WORK INSTRUCTION: Reproduce the records below line for line, with no changes to any character.
== Segment start ==
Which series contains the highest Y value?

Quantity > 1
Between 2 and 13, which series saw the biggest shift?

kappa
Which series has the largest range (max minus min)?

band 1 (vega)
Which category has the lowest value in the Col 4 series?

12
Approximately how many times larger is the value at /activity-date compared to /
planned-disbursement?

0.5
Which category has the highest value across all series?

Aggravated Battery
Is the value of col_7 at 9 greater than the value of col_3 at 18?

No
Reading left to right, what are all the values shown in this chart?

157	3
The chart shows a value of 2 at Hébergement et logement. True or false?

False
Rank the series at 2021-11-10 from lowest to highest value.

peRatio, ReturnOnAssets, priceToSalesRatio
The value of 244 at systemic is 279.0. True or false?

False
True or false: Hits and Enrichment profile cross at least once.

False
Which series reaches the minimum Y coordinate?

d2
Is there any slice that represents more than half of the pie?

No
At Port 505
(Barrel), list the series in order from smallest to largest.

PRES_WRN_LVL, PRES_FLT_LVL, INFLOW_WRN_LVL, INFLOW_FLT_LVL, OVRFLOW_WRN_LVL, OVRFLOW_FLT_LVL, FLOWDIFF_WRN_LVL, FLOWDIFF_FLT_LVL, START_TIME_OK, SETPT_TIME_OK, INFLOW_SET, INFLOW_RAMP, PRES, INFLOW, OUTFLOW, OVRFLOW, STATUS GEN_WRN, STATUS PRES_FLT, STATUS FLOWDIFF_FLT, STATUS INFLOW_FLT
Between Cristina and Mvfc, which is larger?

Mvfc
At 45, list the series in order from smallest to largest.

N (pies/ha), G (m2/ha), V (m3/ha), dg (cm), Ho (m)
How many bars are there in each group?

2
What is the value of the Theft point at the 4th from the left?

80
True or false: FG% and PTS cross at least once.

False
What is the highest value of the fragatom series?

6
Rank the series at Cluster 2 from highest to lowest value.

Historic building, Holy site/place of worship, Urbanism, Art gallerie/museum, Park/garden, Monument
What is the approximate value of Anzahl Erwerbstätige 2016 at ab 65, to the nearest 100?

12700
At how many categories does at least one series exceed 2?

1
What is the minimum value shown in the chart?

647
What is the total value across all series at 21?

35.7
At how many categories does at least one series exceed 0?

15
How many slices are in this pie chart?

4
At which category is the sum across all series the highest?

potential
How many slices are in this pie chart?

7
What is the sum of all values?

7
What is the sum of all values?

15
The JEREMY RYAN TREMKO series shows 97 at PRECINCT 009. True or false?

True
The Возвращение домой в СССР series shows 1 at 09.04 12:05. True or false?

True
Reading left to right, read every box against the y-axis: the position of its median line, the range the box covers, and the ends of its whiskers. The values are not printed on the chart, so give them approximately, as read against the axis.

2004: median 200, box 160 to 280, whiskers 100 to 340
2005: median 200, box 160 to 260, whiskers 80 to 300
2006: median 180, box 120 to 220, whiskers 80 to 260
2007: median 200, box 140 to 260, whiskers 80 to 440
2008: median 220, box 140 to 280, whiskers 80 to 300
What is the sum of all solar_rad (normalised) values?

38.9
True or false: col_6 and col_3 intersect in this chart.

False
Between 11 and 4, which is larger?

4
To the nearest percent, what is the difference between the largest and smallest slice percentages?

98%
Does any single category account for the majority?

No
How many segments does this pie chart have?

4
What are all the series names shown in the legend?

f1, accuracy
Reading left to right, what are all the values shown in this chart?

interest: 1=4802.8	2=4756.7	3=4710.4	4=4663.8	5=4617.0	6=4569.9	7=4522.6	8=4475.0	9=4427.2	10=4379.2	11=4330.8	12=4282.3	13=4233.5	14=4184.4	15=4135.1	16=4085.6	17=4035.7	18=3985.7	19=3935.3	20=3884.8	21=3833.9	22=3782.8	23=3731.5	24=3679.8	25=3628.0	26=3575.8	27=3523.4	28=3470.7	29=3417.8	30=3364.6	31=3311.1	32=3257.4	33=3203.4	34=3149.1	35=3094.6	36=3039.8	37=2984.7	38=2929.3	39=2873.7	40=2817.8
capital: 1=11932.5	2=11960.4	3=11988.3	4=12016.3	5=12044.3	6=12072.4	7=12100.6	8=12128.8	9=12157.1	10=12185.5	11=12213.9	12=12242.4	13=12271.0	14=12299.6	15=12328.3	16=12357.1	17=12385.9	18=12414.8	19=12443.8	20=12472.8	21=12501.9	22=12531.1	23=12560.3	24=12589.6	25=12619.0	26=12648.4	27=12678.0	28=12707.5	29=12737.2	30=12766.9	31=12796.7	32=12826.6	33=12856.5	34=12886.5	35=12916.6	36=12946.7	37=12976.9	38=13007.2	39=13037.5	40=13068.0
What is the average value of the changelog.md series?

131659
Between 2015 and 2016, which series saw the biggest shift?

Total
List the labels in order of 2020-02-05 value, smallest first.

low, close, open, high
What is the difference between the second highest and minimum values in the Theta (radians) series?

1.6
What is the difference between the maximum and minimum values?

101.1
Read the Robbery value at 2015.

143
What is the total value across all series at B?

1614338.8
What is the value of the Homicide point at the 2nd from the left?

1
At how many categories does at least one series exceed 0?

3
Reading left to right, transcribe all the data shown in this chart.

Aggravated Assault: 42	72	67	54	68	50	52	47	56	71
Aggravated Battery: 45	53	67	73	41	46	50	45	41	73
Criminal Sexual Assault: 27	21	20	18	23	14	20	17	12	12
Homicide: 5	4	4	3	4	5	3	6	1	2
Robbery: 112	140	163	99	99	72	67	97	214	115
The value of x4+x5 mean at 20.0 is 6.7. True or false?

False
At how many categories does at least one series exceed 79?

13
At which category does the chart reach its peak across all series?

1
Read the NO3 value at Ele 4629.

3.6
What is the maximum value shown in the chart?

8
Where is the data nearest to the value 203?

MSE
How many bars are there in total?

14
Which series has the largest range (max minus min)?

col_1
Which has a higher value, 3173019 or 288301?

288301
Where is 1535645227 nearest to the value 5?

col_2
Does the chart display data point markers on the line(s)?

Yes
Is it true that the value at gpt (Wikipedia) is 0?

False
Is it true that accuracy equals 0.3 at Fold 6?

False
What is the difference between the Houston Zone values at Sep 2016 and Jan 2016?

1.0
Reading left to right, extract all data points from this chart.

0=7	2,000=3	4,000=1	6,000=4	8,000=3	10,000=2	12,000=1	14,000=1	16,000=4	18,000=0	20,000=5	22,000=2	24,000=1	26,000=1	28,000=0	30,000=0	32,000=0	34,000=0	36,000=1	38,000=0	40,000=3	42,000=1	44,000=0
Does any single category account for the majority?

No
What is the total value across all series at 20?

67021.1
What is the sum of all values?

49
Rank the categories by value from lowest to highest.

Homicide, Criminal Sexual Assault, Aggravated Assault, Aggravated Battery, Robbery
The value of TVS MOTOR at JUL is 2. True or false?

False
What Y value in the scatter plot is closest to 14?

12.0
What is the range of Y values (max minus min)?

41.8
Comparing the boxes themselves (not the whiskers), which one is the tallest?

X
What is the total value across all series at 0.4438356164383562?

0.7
== Segment end ==
ANSWER BOX:
Which series contains the highest Y value?

Quantity > 1
Between 2 and 13, which series saw the biggest shift?

kappa
Which series has the largest range (max minus min)?

band 1 (vega)
Which category has the lowest value in the Col 4 series?

12
Approximately how many times larger is the value at /activity-date compared to /
planned-disbursement?

0.5
Which category has the highest value across all series?

Aggravated Battery
Is the value of col_7 at 9 greater than the value of col_3 at 18?

No
Reading left to right, what are all the values shown in this chart?

157	3
The chart shows a value of 2 at Hébergement et logement. True or false?

False
Rank the series at 2021-11-10 from lowest to highest value.

peRatio, ReturnOnAssets, priceToSalesRatio
The value of 244 at systemic is 279.0. True or false?

False
True or false: Hits and Enrichment profile cross at least once.

False
Which series reaches the minimum Y coordinate?

d2
Is there any slice that represents more than half of the pie?

No
At Port 505
(Barrel), list the series in order from smallest to largest.

PRES_WRN_LVL, PRES_FLT_LVL, INFLOW_WRN_LVL, INFLOW_FLT_LVL, OVRFLOW_WRN_LVL, OVRFLOW_FLT_LVL, FLOWDIFF_WRN_LVL, FLOWDIFF_FLT_LVL, START_TIME_OK, SETPT_TIME_OK, INFLOW_SET, INFLOW_RAMP, PRES, INFLOW, OUTFLOW, OVRFLOW, STATUS GEN_WRN, STATUS PRES_FLT, STATUS FLOWDIFF_FLT, STATUS INFLOW_FLT
Between Cristina and Mvfc, which is larger?

Mvfc
At 45, list the series in order from smallest to largest.

N (pies/ha), G (m2/ha), V (m3/ha), dg (cm), Ho (m)
How many bars are there in each group?

2
What is the value of the Theft point at the 4th from the left?

80
True or false: FG% and PTS cross at least once.

False
What is the highest value of the fragatom series?

6
Rank the series at Cluster 2 from highest to lowest value.

Historic building, Holy site/place of worship, Urbanism, Art gallerie/museum, Park/garden, Monument
What is the approximate value of Anzahl Erwerbstätige 2016 at ab 65, to the nearest 100?

12700
At how many categories does at least one series exceed 2?

1
What is the minimum value shown in the chart?

647
What is the total value across all series at 21?

35.7
At how many categories does at least one series exceed 0?

15
How many slices are in this pie chart?

4
At which category is the sum across all series the highest?

potential
How many slices are in this pie chart?

7
What is the sum of all values?

7
What is the sum of all values?

15
The JEREMY RYAN TREMKO series shows 97 at PRECINCT 009. True or false?

True
The Возвращение домой в СССР series shows 1 at 09.04 12:05. True or false?

True
Reading left to right, read every box against the y-axis: the position of its median line, the range the box covers, and the ends of its whiskers. The values are not printed on the chart, so give them approximately, as read against the axis.

2004: median 200, box 160 to 280, whiskers 100 to 340
2005: median 200, box 160 to 260, whiskers 80 to 300
2006: median 180, box 120 to 220, whiskers 80 to 260
2007: median 200, box 140 to 260, whiskers 80 to 440
2008: median 220, box 140 to 280, whiskers 80 to 300
What is the sum of all solar_rad (normalised) values?

38.9
True or false: col_6 and col_3 intersect in this chart.

False
Between 11 and 4, which is larger?

4
To the nearest percent, what is the difference between the largest and smallest slice percentages?

98%
Does any single category account for the majority?

No
How many segments does this pie chart have?

4
What are all the series names shown in the legend?

f1, accuracy
Reading left to right, what are all the values shown in this chart?

interest: 1=4802.8	2=4756.7	3=4710.4	4=4663.8	5=4617.0	6=4569.9	7=4522.6	8=4475.0	9=4427.2	10=4379.2	11=4330.8	12=4282.3	13=4233.5	14=4184.4	15=4135.1	16=4085.6	17=4035.7	18=3985.7	19=3935.3	20=3884.8	21=3833.9	22=3782.8	23=3731.5	24=3679.8	25=3628.0	26=3575.8	27=3523.4	28=3470.7	29=3417.8	30=3364.6	31=3311.1	32=3257.4	33=3203.4	34=3149.1	35=3094.6	36=3039.8	37=2984.7	38=2929.3	39=2873.7	40=2817.8
capital: 1=11932.5	2=11960.4	3=11988.3	4=12016.3	5=12044.3	6=12072.4	7=12100.6	8=12128.8	9=12157.1	10=12185.5	11=12213.9	12=12242.4	13=12271.0	14=12299.6	15=12328.3	16=12357.1	17=12385.9	18=12414.8	19=12443.8	20=12472.8	21=12501.9	22=12531.1	23=12560.3	24=12589.6	25=12619.0	26=12648.4	27=12678.0	28=12707.5	29=12737.2	30=12766.9	31=12796.7	32=12826.6	33=12856.5	34=12886.5	35=12916.6	36=12946.7	37=12976.9	38=13007.2	39=13037.5	40=13068.0
What is the average value of the changelog.md series?

131659
Between 2015 and 2016, which series saw the biggest shift?

Total
List the labels in order of 2020-02-05 value, smallest first.

low, close, open, high
What is the difference between the second highest and minimum values in the Theta (radians) series?

1.6
What is the difference between the maximum and minimum values?

101.1
Read the Robbery value at 2015.

143
What is the total value across all series at B?

1614338.8
What is the value of the Homicide point at the 2nd from the left?

1
At how many categories does at least one series exceed 0?

3
Reading left to right, transcribe all the data shown in this chart.

Aggravated Assault: 42	72	67	54	68	50	52	47	56	71
Aggravated Battery: 45	53	67	73	41	46	50	45	41	73
Criminal Sexual Assault: 27	21	20	18	23	14	20	17	12	12
Homicide: 5	4	4	3	4	5	3	6	1	2
Robbery: 112	140	163	99	99	72	67	97	214	115
The value of x4+x5 mean at 20.0 is 6.7. True or false?

False
At how many categories does at least one series exceed 79?

13
At which category does the chart reach its peak across all series?

1
Read the NO3 value at Ele 4629.

3.6
What is the maximum value shown in the chart?

8
Where is the data nearest to the value 203?

MSE
How many bars are there in total?

14
Which series has the largest range (max minus min)?

col_1
Which has a higher value, 3173019 or 288301?

288301
Where is 1535645227 nearest to the value 5?

col_2
Does the chart display data point markers on the line(s)?

Yes
Is it true that the value at gpt (Wikipedia) is 0?

False
Is it true that accuracy equals 0.3 at Fold 6?

False
What is the difference between the Houston Zone values at Sep 2016 and Jan 2016?

1.0
Reading left to right, extract all data points from this chart.

0=7	2,000=3	4,000=1	6,000=4	8,000=3	10,000=2	12,000=1	14,000=1	16,000=4	18,000=0	20,000=5	22,000=2	24,000=1	26,000=1	28,000=0	30,000=0	32,000=0	34,000=0	36,000=1	38,000=0	40,000=3	42,000=1	44,000=0
Does any single category account for the majority?

No
What is the total value across all series at 20?

67021.1
What is the sum of all values?

49
Rank the categories by value from lowest to highest.

Homicide, Criminal Sexual Assault, Aggravated Assault, Aggravated Battery, Robbery
The value of TVS MOTOR at JUL is 2. True or false?

False
What Y value in the scatter plot is closest to 14?

12.0
What is the range of Y values (max minus min)?

41.8
Comparing the boxes themselves (not the whiskers), which one is the tallest?

X
What is the total value across all series at 0.4438356164383562?

0.7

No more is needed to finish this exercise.